У Есенина спор сразу же принимает бескопромиссный характер. Никаких синонимов: "не ново-не новей". При этом выдвинут принцип, которого в устных изречениях не было: речь идет не о жизни и смерти вообще, а о своем месте в этой жизни, - вопрос, не однажды мучивший Есенина ("Может, в новую жизнь не гожусь", "Я человек не новый..."). Это уже не вечная трагедия смерти - это трагедия личности, которая жить по-новому всегда стремится, но не всегда может. И тогда остаются две прежние возможности: либо жить по-старому, либо не жить вовсе.
На фоне фольклорного первоисточника ярче проступает полемичность финала есенинского стихотворения. На первом месте оказалась и качнулась вниз чаша смерти. В ее пользу "сработала" сама логика построения этого афоризма: предпочтение отдается тому, о чем говорится в первой половине фразы ("умирать не ново, но и ...").
Подобное расположение частей афоризма далеко не случайно, в чем можно убедиться и на примере Лафонтена. В его баснях берет верх то жизнь, то смерть, в зависимости от ситуации. В двух из них, помещенных в первом томе парижского собрания сочинений Лафонтена-"Смерть и несчастный" и "Смерть и дровосек", герои, сетуя на жизнь, призывают смерть, но стоит ей показаться, как они гонят ее прочь, отдавая предпочтение жизни. "Лучше страдать, чем умереть - вот девиз людей"96,-заключает бедный дровосек, и Вольтер впоследствии это восклицание назовет остроумным97. Но уже в басне "Смерть и умирающий" из второго тома сочинений поэта вывод оказывается прямо противоположным: "Смертные, увы, умирают"98. И в изречениях Лафонтена на первом месте стоит то, что предпочтительнее: в текстах из первого тома- жизнь99, в басне из второго смерть.

+===+

## ЧТО СДЕЛАТЬ
(a) Перепечатайте без изменений часть отрывка о Есенине и Лафонтене: начните со слов, где есть "Подобное расположение частей", и остановитесь после слов "из второго смерть.".
(b) Продолжите отрывок о Есенине и Лафонтене, начав сразу после его последнего предложения.
Записи для работы не понадобятся.

+===+

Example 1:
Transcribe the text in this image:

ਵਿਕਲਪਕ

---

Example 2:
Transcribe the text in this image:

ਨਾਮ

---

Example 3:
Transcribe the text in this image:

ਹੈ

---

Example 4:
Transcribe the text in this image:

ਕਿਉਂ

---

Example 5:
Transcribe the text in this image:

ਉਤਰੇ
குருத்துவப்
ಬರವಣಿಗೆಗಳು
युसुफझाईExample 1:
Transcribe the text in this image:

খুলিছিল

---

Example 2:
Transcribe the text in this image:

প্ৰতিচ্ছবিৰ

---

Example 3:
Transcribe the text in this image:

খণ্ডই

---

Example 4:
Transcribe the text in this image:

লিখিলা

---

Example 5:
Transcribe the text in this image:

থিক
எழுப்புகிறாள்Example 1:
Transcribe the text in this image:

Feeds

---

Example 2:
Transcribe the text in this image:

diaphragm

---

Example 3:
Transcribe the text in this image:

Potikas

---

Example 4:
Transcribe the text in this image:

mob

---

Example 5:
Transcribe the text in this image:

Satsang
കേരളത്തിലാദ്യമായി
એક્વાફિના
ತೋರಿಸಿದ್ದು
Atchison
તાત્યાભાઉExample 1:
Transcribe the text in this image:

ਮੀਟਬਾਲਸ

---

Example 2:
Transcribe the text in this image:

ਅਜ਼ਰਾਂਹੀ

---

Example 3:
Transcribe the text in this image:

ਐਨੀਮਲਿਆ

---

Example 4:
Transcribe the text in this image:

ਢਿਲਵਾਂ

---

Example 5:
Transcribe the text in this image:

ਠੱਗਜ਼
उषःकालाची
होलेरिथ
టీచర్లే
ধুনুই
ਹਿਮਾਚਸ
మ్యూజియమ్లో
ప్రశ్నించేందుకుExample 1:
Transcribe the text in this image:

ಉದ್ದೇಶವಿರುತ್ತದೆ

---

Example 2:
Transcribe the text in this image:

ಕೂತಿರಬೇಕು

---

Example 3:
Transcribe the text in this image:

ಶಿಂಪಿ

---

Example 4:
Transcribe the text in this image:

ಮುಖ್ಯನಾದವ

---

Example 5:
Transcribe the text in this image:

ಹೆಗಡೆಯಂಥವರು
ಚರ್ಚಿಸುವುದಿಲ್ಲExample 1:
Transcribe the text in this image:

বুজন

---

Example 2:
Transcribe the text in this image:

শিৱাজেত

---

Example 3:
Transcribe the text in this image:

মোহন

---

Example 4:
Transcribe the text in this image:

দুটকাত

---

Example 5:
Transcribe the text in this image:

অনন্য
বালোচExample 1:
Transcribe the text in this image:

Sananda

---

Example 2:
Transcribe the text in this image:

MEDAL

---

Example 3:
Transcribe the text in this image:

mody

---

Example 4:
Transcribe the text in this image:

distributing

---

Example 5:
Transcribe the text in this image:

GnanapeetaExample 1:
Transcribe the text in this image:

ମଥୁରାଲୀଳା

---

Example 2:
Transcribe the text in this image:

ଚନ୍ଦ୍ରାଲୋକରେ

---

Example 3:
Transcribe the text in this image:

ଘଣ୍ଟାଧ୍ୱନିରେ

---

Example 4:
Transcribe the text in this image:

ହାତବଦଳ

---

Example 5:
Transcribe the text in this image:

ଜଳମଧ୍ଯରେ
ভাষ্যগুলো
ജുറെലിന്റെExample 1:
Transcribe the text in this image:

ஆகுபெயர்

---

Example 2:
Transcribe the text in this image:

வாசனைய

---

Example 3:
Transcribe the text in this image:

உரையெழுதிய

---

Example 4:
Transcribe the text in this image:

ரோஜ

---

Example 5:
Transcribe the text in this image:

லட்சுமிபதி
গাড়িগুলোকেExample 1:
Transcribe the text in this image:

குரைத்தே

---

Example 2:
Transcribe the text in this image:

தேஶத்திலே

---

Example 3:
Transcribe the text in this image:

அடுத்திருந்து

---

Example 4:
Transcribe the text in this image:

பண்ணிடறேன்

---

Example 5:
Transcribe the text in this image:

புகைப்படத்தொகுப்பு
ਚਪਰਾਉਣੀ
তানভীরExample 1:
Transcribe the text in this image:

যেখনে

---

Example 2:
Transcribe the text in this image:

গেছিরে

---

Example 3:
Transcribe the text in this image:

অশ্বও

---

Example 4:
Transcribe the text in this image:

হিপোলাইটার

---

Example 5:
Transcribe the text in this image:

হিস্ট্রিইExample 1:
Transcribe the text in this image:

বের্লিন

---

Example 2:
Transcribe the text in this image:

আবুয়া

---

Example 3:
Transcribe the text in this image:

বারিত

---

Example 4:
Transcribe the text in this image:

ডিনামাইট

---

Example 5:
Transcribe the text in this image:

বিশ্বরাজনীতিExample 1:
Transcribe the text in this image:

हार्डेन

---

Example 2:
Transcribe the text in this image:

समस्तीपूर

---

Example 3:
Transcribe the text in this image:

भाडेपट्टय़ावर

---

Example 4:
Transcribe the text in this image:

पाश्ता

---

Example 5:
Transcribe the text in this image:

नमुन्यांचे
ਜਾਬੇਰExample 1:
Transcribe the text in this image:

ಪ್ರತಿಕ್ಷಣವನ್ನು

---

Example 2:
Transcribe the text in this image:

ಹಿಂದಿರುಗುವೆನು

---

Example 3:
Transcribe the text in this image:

+===+

## ГОТОВЫЕ ОТВЕТЫ
(a)
Подобное расположение частей афоризма далеко не случайно, в чем можно убедиться и на примере Лафонтена. В его баснях берет верх то жизнь, то смерть, в зависимости от ситуации. В двух из них, помещенных в первом томе парижского собрания сочинений Лафонтена-"Смерть и несчастный" и "Смерть и дровосек", герои, сетуя на жизнь, призывают смерть, но стоит ей показаться, как они гонят ее прочь, отдавая предпочтение жизни. "Лучше страдать, чем умереть - вот девиз людей"96,-заключает бедный дровосек, и Вольтер впоследствии это восклицание назовет остроумным97. Но уже в басне "Смерть и умирающий" из второго тома сочинений поэта вывод оказывается прямо противоположным: "Смертные, увы, умирают"98. И в изречениях Лафонтена на первом месте стоит то, что предпочтительнее: в текстах из первого тома- жизнь99, в басне из второго смерть.

(b)
Творческая история стихотворения Маяковского "Сергею Есенину" хорошо известна-она рассказана самим поэтом. Свою "целевую установку" он видел в том, чтобы "парализовать действие последних есенинских стихов, сделать есенинский конец неинтересным, выставить вместо легкой красивости смерти другую красоту, так как все силы нужны рабочему человечеству для начатой революции...". На афоризм Есенина Маяковский ответил афоризмом же:
В этой жизни
помереть
не трудно,
Сделать жизнь
значительно трудней.
Обратим внимание на его структуру. Казалось бы, принята есенинская постановка вопроса: на первом месте-"помереть". Вызов принят. "Не трудно"-написано раздельно. Это-возражение, спор. Вместе с тем это как будто и возвращение к прежнему фольклорному критерию: там - "тяжко", здесь-."трудно", совпадение почти полное. В самом деле, у Маяковского народная пословица и есенинский афоризм как бы накладываются друг на друга: фольклорное изречение проходит у Маяковского проверку трагическим опытом, а прочность последнего афоризма Есенина испытывается вековым народным жизнелюбием. Так, в споре рождается на глазах у читателя новый вывод, вобравший в себя и традиционный оптимизм фольклора, и трагически сорвавшийся порыв Есенина к новой жизни.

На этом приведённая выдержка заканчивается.